National parks: Serving humanity’s well-being as much as nature’s
Mongabay – Jeremy Hance
- A new study finds that living near a protected area in the developing world decreases poverty and increases childhood health.
- Parks with tourism or multi-use were the best at delivering benefits to local populations.
- There is an untold part of this story: conflict with wildlife was not incorporated into the study.
This post is part of Saving Life on Earth: Words on the Wild, a monthly column by Jeremy Hance, one of Mongabay’s original staff writers.
Imagine, for a moment, a world without national parks. Yellowstone National Park is just a combo of cattle ranchers and gated communities for rich people who like the empty views. The wild American bison is extinct and no wolves wander anywhere near the lower 48. Manú National Park, in the Peruvian Amazon, was logged out decades ago — and the indigenous tribes that inhabited the area are all dead. The migration across the Serengeti was slowly crushed by roads, trains, sprawl, agriculture, and hunting; by the 1980s just a few wildebeest limped through churned-up plains. The Serengeti’s last lion died before the new millennium. Jim Corbett National Park in India is today just fields of marginal farming: the tigers that were once there are long gone — in fact, tigers in this counterfactual universe went totally extinct in the 1990s from the wild. But, hey, they still perform in circuses!

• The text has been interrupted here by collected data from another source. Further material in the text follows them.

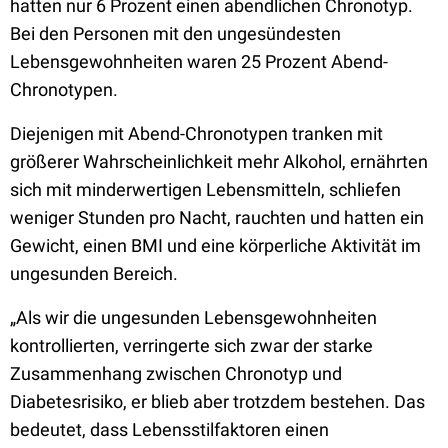
hatten nur 6 Prozent einen abendlichen Chronotyp.
Bei den Personen mit den ungesündesten
Lebensgewohnheiten waren 25 Prozent Abend-
Chronotypen.
Diejenigen mit Abend-Chronotypen tranken mit
größerer Wahrscheinlichkeit mehr Alkohol, ernährten
sich mit minderwertigen Lebensmitteln, schliefen
weniger Stunden pro Nacht, rauchten und hatten ein
Gewicht, einen BMI und eine körperliche Aktivität im
ungesunden Bereich.
„Als wir die ungesunden Lebensgewohnheiten
kontrollierten, verringerte sich zwar der starke
Zusammenhang zwischen Chronotyp und
Diabetesrisiko, er blieb aber trotzdem bestehen. Das
bedeutet, dass Lebensstilfaktoren einen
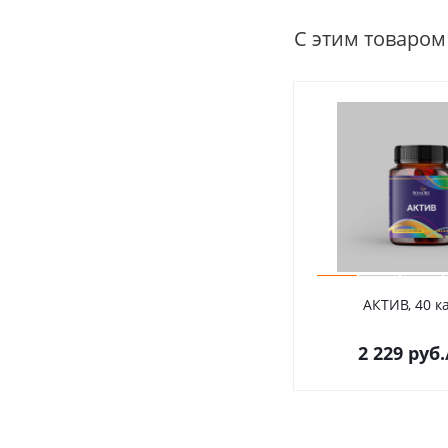
С этим товаром
АКТИВ, 40 к
2 229
руб.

Without national parks, and by extension all varieties of protected areas, our planet would be even hotter than it is and we would have lost thousands, maybe hundreds of thousands, of species still found on our Earth today. Protected areas remain our best tool against mass extinction and ecological degradation. They are also ridiculously beloved: a study in 2015 found that natural protected areas received 8 billion visits a year — greater than the total population of humans on Earth. The researchers estimate this could generate $600 billion dollars a year (even though globally nations only invest $10 billion a year into park management, which is pretty much woefully inadequate). According to the Protected Planet Report in 2018, 14.9 percent of global lands are protected, covering 20 million square kilometers (7.7 million square miles) — nearly twice the size of China.